WORK INSTRUCTIONS ▸ Start at the line below containing "enter 'None.' | | | |" and stop at the line containing "f Total number". Repeat every line of that stretch exactly, and nothing outside it.

INPUT FOR THIS TASK ▸
=======

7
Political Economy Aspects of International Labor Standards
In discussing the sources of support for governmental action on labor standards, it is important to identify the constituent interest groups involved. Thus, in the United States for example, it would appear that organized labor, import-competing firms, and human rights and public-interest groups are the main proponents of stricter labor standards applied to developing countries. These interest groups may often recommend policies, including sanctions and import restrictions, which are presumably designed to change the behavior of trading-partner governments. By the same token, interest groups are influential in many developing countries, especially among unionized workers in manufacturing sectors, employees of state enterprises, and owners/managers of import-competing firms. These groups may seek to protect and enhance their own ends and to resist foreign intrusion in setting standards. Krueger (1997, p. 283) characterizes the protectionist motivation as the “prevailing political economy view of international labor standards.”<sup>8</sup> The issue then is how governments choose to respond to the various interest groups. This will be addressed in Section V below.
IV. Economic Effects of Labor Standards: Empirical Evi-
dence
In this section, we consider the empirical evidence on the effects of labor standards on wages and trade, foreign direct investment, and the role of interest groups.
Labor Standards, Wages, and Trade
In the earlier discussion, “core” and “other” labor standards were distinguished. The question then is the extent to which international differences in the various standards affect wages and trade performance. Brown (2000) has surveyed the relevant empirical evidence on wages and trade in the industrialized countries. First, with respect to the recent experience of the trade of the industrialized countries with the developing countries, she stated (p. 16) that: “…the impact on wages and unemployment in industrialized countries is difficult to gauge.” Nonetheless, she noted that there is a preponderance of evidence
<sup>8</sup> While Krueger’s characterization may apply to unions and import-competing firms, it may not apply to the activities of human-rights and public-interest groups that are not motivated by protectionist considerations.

=======

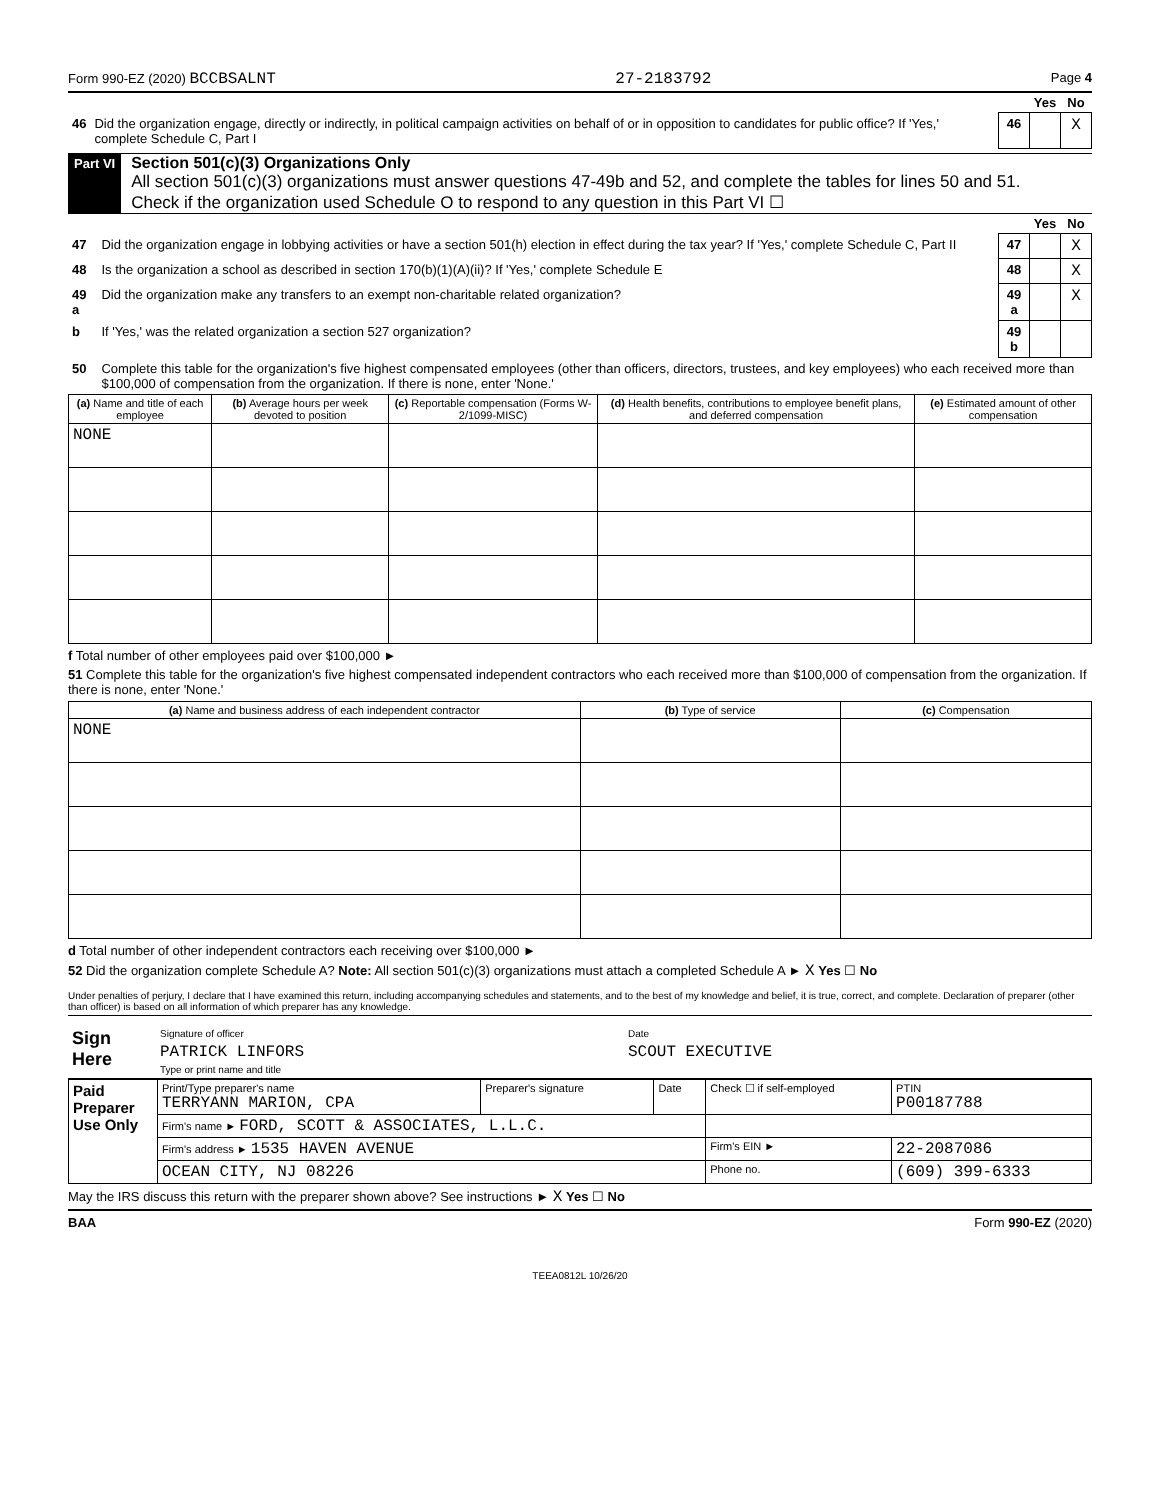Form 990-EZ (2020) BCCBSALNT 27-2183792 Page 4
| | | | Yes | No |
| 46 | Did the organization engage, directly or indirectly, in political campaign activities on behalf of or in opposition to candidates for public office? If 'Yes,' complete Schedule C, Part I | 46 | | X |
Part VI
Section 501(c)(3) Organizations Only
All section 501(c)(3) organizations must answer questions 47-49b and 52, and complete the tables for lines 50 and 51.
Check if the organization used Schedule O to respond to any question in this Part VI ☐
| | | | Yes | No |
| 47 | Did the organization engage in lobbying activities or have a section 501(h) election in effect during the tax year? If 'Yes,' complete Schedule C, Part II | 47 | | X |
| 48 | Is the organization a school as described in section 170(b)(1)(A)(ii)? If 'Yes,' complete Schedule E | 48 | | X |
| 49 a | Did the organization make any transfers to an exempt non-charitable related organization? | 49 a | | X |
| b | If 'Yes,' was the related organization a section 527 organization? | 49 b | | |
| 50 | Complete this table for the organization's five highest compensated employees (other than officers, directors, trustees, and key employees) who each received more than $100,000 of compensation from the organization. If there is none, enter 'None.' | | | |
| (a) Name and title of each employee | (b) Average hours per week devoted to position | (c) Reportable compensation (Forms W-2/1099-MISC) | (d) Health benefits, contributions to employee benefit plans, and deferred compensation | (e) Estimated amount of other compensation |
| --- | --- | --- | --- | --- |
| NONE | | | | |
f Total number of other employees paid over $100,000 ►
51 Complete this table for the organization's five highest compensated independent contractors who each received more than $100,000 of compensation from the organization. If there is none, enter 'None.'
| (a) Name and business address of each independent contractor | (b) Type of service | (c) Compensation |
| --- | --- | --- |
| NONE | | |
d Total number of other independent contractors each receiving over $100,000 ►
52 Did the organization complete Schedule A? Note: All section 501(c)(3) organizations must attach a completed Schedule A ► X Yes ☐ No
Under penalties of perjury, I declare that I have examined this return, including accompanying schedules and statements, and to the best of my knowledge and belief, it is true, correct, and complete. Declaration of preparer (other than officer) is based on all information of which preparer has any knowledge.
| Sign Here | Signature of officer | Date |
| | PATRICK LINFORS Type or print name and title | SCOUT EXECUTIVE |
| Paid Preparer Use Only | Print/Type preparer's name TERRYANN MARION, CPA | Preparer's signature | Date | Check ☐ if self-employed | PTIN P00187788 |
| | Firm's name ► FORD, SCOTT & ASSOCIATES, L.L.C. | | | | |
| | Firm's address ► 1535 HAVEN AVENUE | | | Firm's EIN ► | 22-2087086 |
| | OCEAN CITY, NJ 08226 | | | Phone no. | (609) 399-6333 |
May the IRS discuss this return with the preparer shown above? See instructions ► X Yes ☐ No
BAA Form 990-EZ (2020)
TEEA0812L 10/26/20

=======

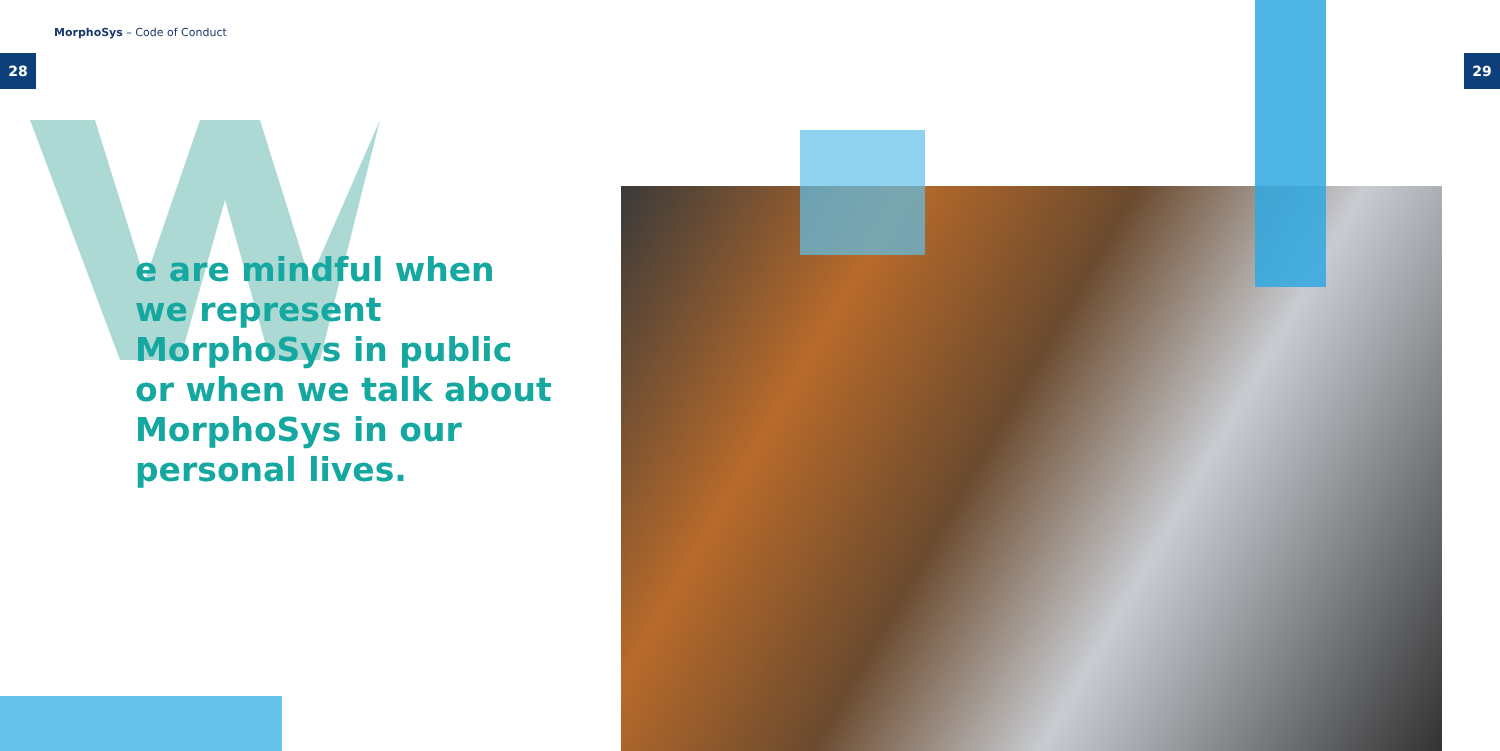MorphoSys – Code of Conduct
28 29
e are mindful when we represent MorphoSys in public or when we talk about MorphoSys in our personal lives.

=======

TASK RESPONSE ▸
| 50 | Complete this table for the organization's five highest compensated employees (other than officers, directors, trustees, and key employees) who each received more than $100,000 of compensation from the organization. If there is none, enter 'None.' | | | |
| (a) Name and title of each employee | (b) Average hours per week devoted to position | (c) Reportable compensation (Forms W-2/1099-MISC) | (d) Health benefits, contributions to employee benefit plans, and deferred compensation | (e) Estimated amount of other compensation |
| --- | --- | --- | --- | --- |
| NONE | | | | |
f Total number of other employees paid over $100,000 ►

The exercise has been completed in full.